HOBOKEN — At a press conference on the Hoboken waterfront on Tuesday afternoon, Jim Southworth, the investigator in charge of probing Thursday’s deadly train accident in Hoboken, said the National Transportation Safety Board was able to retrieve an event recorder, video, and the engineer’s personal effects (including a cell phone) from the train this morning around 10:30 a.m.
The evidence from the crash was immediately shipped to Washington, D.C. for further investigation. They were received in D.C. at 3 p.m.
The engineer had said that he had locked his cell phone away in the train before his morning run.
So far, officials have not been able to say what caused the crash, which killed Hoboken mom Fabiola de Kroon and injured more than 100 people Thursday morning.

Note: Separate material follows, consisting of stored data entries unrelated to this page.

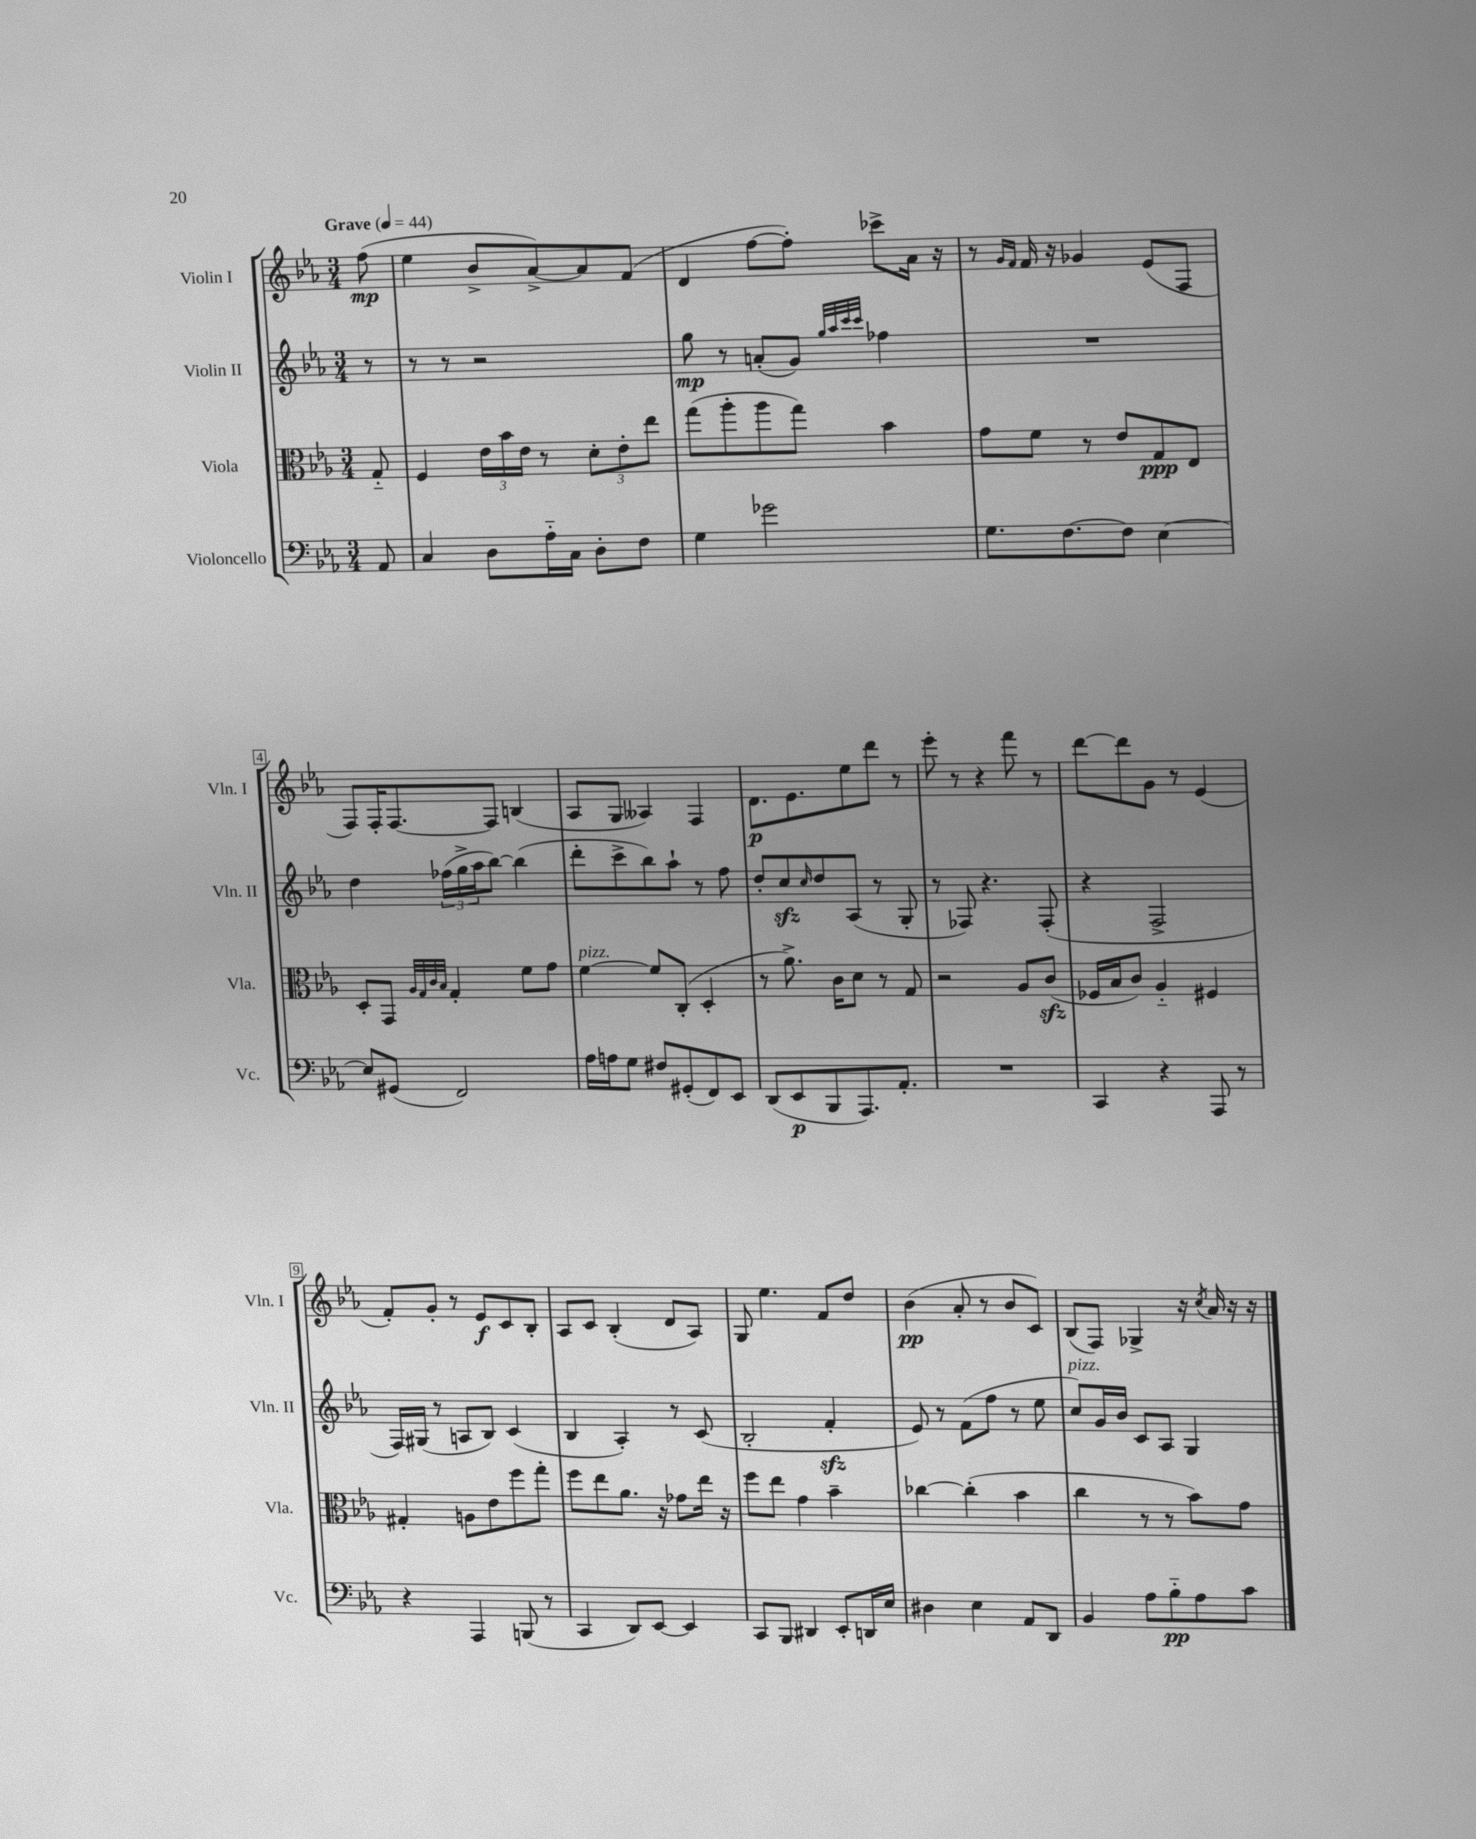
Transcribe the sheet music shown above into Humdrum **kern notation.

**kern	**dynam	**kern	**dynam	**kern	**dynam	**kern	**dynam
*part4	*part4	*part3	*part3	*part2	*part2	*part1	*part1
*staff4	*staff4	*staff3	*staff3	*staff2	*staff2	*staff1	*staff1
*I"Violoncello	*	*I"Viola	*	*I"Violin II	*	*I"Violin I	*
*I'Vc.	*	*I'Vla.	*	*I'Vln. II	*	*I'Vln. I	*
*clefF4	*	*clefC3	*	*clefG2	*	*clefG2	*
*k[b-e-a-]	*	*k[b-e-a-]	*	*k[b-e-a-]	*	*k[b-e-a-]	*
*M3/4	*	*M3/4	*	*M3/4	*	*M3/4	*
*MM44	*	*MM44	*	*MM44	*	*MM44	*
=	=	=	=	=	=	=	=
!	!	!	!	!	!	!LO:TX:a:B:t=Grave	!
8AA-/	.	8G/	.	8r	.	(8ff\	mp
=1	=1	=1	=1	=1	=1	=1	=1
4C/	.	4F/	.	8r	.	4ee-\	.
.	.	.	.	8r	.	.	.
8D\L	.	24e-\LL	.	2r	.	8b-^/L	.
.	.	24b-\	.	.	.	.	.
.	.	24e-\JJ	.	.	.	.	.
16A-\L	.	8r	.	.	.	[8a-^/)	.
16C\JJ	.	.	.	.	.	.	.
8D'\L	.	12d'\L	.	.	.	8a-/]	.
.	.	12e-'\	.	.	.	.	.
8F\J	.	.	.	.	.	(8f/J	.
.	.	12ee-\J	.	.	.	.	.
=2	=2	=2	=2	=2	=2	=2	=2
4G\	.	(8gg\L	.	8gg\	mp	4d/	.
.	.	8aa-'\	.	8r	.	.	.
2g-X\	.	8aa-\	.	(8an'/L	.	[8ff\L	.
.	.	8gg\J)	.	8g/J)	.	8ff'\J])	.
.	.	.	.	32qqgg/LLL	.	.	.
.	.	.	.	32qqaa-/	.	.	.
.	.	.	.	32qqccc/	.	.	.
.	.	.	.	32qqccc/JJJ	.	.	.
.	.	4b-\	.	4ff-X\	.	8ccc-X^\L	.
.	.	.	.	.	.	16a-\Jk	.
.	.	.	.	.	.	16r	.
=3	=3	=3	=3	=3	=3	=3	=3
8.G\L	.	8g\L	.	2.r	.	8r	.
.	.	.	.	.	.	16qqg/LL	.
.	.	.	.	.	.	16qqf/JJ	.
.	.	8f\J	.	.	.	16f/	.
[8.F\	.	.	.	.	.	16r	.
.	.	8r	.	.	.	4g-X/	.
8F\J]	.	8e-/L	.	.	.	.	.
[4E-\	.	8G/	ppp	.	.	(8e-/L	.
.	.	8E-/J	.	.	.	8F/J	.
!!LO:LB:g=z
=4	=4	=4	=4	=4	=4	=4	=4
8E-/L]	.	8D'/L	.	4dd\	.	8F/L)	.
(8GG#X/J	.	8GG/J	.	.	.	16F'/K	.
.	.	.	.	.	.	[8.F/	.
.	.	32qqA-/LLL	.	.	.	.	.
.	.	32qqG/	.	.	.	.	.
.	.	32qqc/	.	.	.	.	.
.	.	32qqB-/JJJ	.	.	.	.	.
2FF/)	.	4G'/	.	(24ff-X\LL	.	.	.
.	.	.	.	24gg^\	.	.	.
.	.	.	.	24aa-\J	.	.	.
.	.	.	.	[8bb-\J)	.	8F/J]	.
.	.	8f\L	.	(4bb-\]	.	(4Bn/	.
.	.	8g\J	.	.	.	.	.
=5	=5	=5	=5	=5	=5	=5	=5
!	!	!LO:TX:a:i:t=pizz.	!	!	!	!	!
16A-\LL	.	[4f\	.	8ddd'\L	.	8A-/L	.
16An\J	.	.	.	.	.	.	.
8G\J	.	.	.	8ccc^\	.	8G/J	.
8F#X/L	.	8f/L]	.	8bb-\)	.	4A--X/)	.
(8GG#X'/	.	(8C'/J	.	8aa-`\J	.	.	.
8FF/)	.	4D'/	.	8r	.	4F/	.
8EE-/J	.	.	.	8ff\	.	.	.
=6	=6	=6	=6	=6	=6	=6	=6
(8DD/L	.	8r	.	8dd'/L	.	8.d\L	p
8EE-/	p	8.a-^\)	.	8cczz/	.	.	.
.	.	.	.	.	.	8.e-\	.
.	.	.	.	16qqcc/	.	.	.
8BBB-/	.	.	.	8dd/	.	.	.
.	.	16c\KL	.	.	.	.	.
8.AAA-/)	.	8d\J	.	(8A-/J	.	8ee-\	.
.	.	8r	.	8r	.	8ddd\J	.
8.AA-'/J	.	.	.	.	.	.	.
.	.	8G/	.	8G'/	.	8r	.
=7	=7	=7	=7	=7	=7	=7	=7
2.r	.	2r	.	8r	.	8eee-'\	.
.	.	.	.	8F-X/)	.	8r	.
.	.	.	.	4.r	.	4r	.
.	.	8A-/L	.	.	.	8fff\	.
.	.	(8czz/J	.	(8F-'/	.	8r	.
=8	=8	=8	=8	=8	=8	=8	=8
4CC/	.	16F-X/LL	.	4r	.	[8ddd\L	.
.	.	16B-/J	.	.	.	.	.
.	.	8c/J)	.	.	.	8ddd\]	.
4r	.	4A-/	.	2F^/	.	8g\J	.
.	.	.	.	.	.	8r	.
8AAA-/	.	4F#X/	.	.	.	(4e-/	.
8r	.	.	.	.	.	.	.
!!LO:LB:g=z
=9	=9	=9	=9	=9	=9	=9	=9
4r	.	4G#X'/	.	16F/LL)	.	8f'/L)	.
.	.	.	.	(16G#X/JJ	.	.	.
.	.	.	.	8r	.	8g'/J	.
4AAA-/	.	8An\L	.	8An/L	.	8r	.
.	.	8e-\	.	8B-/J)	.	8e-/L	f
(8BBBn/	.	8ff\	.	(4c/	.	8c/	.
8r	.	8gg'\J	.	.	.	8B-'/J	.
=10	=10	=10	=10	=10	=10	=10	=10
4CC/	.	8ff\L	.	4B-/	.	8A-/L	.
.	.	8ee-\	.	.	.	8c/J	.
8DD/L)	.	8.a-\J	.	4A-'/)	.	(4B-'/	.
[8EE-/J	.	.	.	.	.	.	.
.	.	16r	.	.	.	.	.
4EE-/]	.	8g-X\L	.	8r	.	8d/L	.
.	.	16ee-\Jk	.	(8c/	.	8A-/J)	.
.	.	16r	.	.	.	.	.
=11	=11	=11	=11	=11	=11	=11	=11
8CC/L	.	8ff\L	.	2B-'/	.	8G/	.
8BBB-/J	.	8ee-\J	.	.	.	4.ee-\	.
4DD#X/	.	4g\	.	.	.	.	.
8EE-'/L	.	4b-~\	.	4fzz'/	.	8f/L	.
16DDn/L	.	.	.	.	.	8dd/J	.
16E-/JJ	.	.	.	.	.	.	.
=12	=12	=12	=12	=12	=12	=12	=12
4D#X\	.	[4cc-X\	.	8e-/)	.	(4b-\	pp
.	.	.	.	8r	.	.	.
4E-\	.	(4cc-'\]	.	(8f\L	.	8a-'/	.
.	.	.	.	8ff\J	.	8r	.
8AA-/L	.	4b-\	.	8r	.	8b-/L	.
8DD/J	.	.	.	8ee-\	.	8c/J)	.
=13	=13	=13	=13	=13	=13	=13	=13
!	!	!	!	!LO:TX:a:i:t=pizz.	!	!	!
4BB-/	.	4cc\	.	8cc/L)	.	(8B-/L	.
.	.	.	.	16g/L	.	8F/J)	.
.	.	.	.	16b-/JJ	.	.	.
8A-\L	.	8r	.	8c/L	.	4G-X^/	.
8B-\	pp	8r	.	8A-/J	.	.	.
8A-\	.	8b-\L)	.	4G/	.	16r	.
.	.	.	.	.	.	8qcc/	.
.	.	.	.	.	.	16a-/	.
8c\J	.	8g\J	.	.	.	16r	.
.	.	.	.	.	.	16r	.
==	==	==	==	==	==	==	==
*-	*-	*-	*-	*-	*-	*-	*-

Meanwhile, on Tuesday afternoon, an official spoke to the Associated Press on the condition of anonymity and told them, according to an article, that investigators estimate the train was “traveling two to three times the 10 mph speed limit when it slammed into a New Jersey rail terminal last week” and that “the estimate is based on the extent of damage, not on data from the train’s instruments.”
The driver had said the train was going 10 miles per hour, but that he couldn’t remember the crash. Witnesses have said the train did not slow down enough before entering the terminal.
Workers were trying to fix the damage last week (pictured: the accident site, after the crash).